Concrètement, la maire souhaite demander aux propriétaires de baisser le montant des « loyers faramineux » qui sont parfois demandés aux commerçants, et qui découragent ceux qui souhaiteraient reprendre les locaux vides, tout en s’ouvrant à des « expérimentations » : plutôt que d’accueillir majoritairement de grosses enseignes qui peuvent fermer du jour au lendemain sur décision de leur siège, l’idée serait d’accueillir des « propositions alternatives » ancrées localement comme des espaces d’exposition ou encore des structures de réemploi. « Il y a des structures de l’économie sociale et solidaire qui ont les moyens, ce ne sont pas des punks à chiens du commerce ! Mais ils ne peuvent pas pour autant payer un loyer de 30 000 euros par mois », tranche-t-elle.
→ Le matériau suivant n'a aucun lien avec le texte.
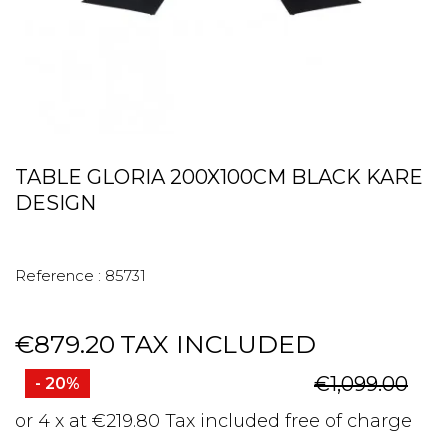
TABLE GLORIA 200X100CM BLACK KARE
DESIGN
Reference :
85731
€879.20
TAX INCLUDED
€1,099.00
- 20%
or 4 x at €219.80 Tax included free of charge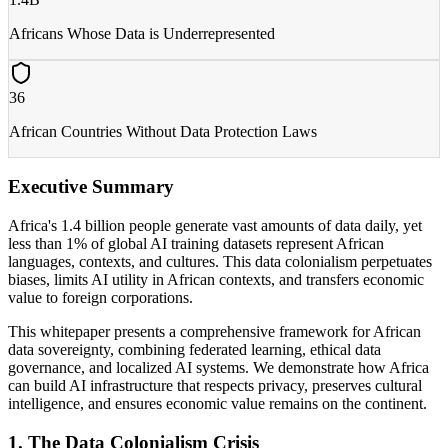
Africans Whose Data is Underrepresented
36
African Countries Without Data Protection Laws
Executive Summary
Africa's 1.4 billion people generate vast amounts of data daily, yet
less than 1% of global AI training datasets represent African
languages, contexts, and cultures. This data colonialism perpetuates
biases, limits AI utility in African contexts, and transfers economic
value to foreign corporations.
This whitepaper presents a comprehensive framework for African
data sovereignty, combining federated learning, ethical data
governance, and localized AI systems. We demonstrate how Africa
can build AI infrastructure that respects privacy, preserves cultural
intelligence, and ensures economic value remains on the continent.
1. The Data Colonialism Crisis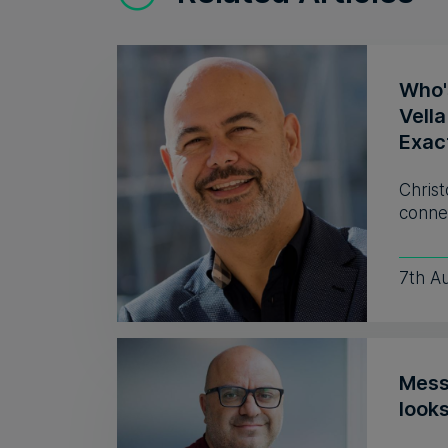
Who'
Vell
Exac
Christ
connec
7th A
Mess
look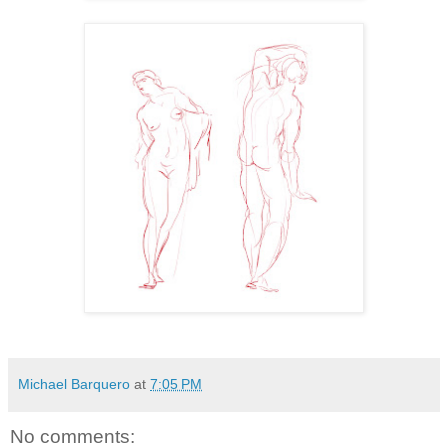
Michael Barquero
at
7:05 PM
No comments: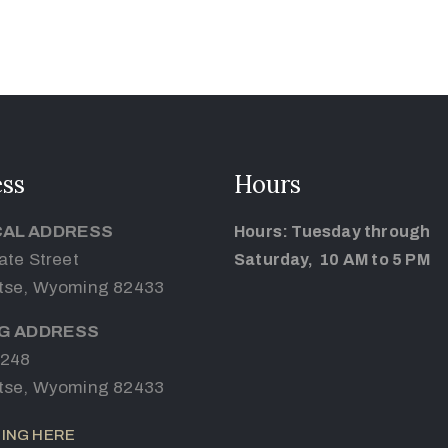
ss
Hours
CAL ADDRESS
Hours: Tuesday through
ate Street
Saturday, 10 AM to 5 PM
tse, Wyoming 82433
NG ADDRESS
 248
tse, Wyoming 82433
ING HERE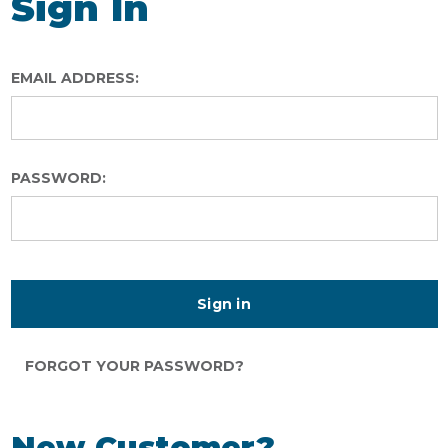
Sign In
EMAIL ADDRESS:
PASSWORD:
FORGOT YOUR PASSWORD?
New Customer?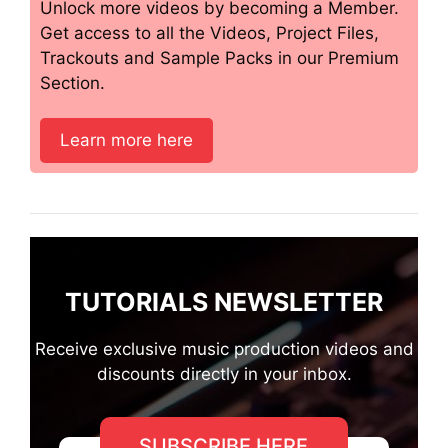
Unlock more videos by becoming a Member.
Get access to all the Videos, Project Files,
Trackouts and Sample Packs in our Premium
Section.
Learn more here
TUTORIALS NEWSLETTER
Receive exclusive music production videos and
discounts directly in your inbox.
SUBSCRIBE HERE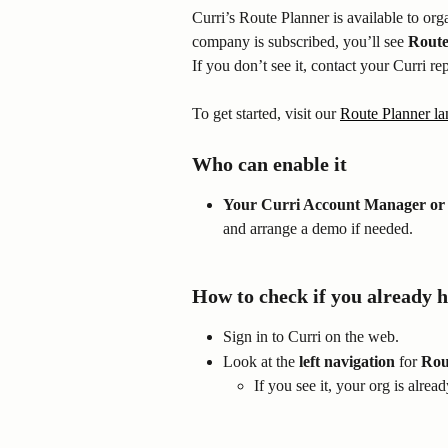
Curri’s Route Planner is available to orga
company is subscribed, you’ll see 
Route
If you don’t see it, contact your Curri re
To get started, visit our 
Route Planner la
Who can enable it
Your Curri Account Manager or 
and arrange a demo if needed.
How to check if you already h
Sign in to Curri on the web.
Look at the 
left navigation
 for 
Rou
If you see it, your org is alrea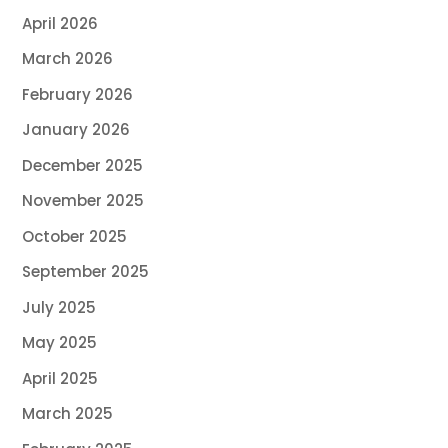
April 2026
March 2026
February 2026
January 2026
December 2025
November 2025
October 2025
September 2025
July 2025
May 2025
April 2025
March 2025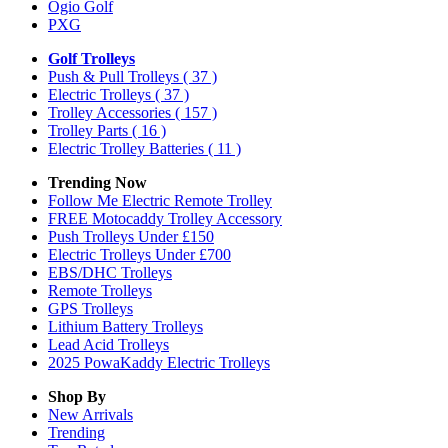
Ogio Golf
PXG
Golf Trolleys
Push & Pull Trolleys
( 37 )
Electric Trolleys
( 37 )
Trolley Accessories
( 157 )
Trolley Parts
( 16 )
Electric Trolley Batteries
( 11 )
Trending Now
Follow Me Electric Remote Trolley
FREE Motocaddy Trolley Accessory
Push Trolleys Under £150
Electric Trolleys Under £700
EBS/DHC Trolleys
Remote Trolleys
GPS Trolleys
Lithium Battery Trolleys
Lead Acid Trolleys
2025 PowaKaddy Electric Trolleys
Shop By
New Arrivals
Trending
Carine Petit rappelle toutefois que les leviers d’action restent faibles pour la municipalité, notamment face aux grandes foncières que la spéculation immobilière dérange souvent peu. « La loi ne nous permet pas d’agir face à ça. La régulation des loyers des structures commerciales, ça n’existe pas », contrairement à ce qui existe pour les logements, regrette-t-elle. Une proposition de loi en ce sens a été déposée mi-octobre par le député socialiste Laurent Lhardit (PS) et plusieurs municipalités de grandes villes comme celles de Lyon ou encore de Bordeaux demande la mise en place d’une telle législation.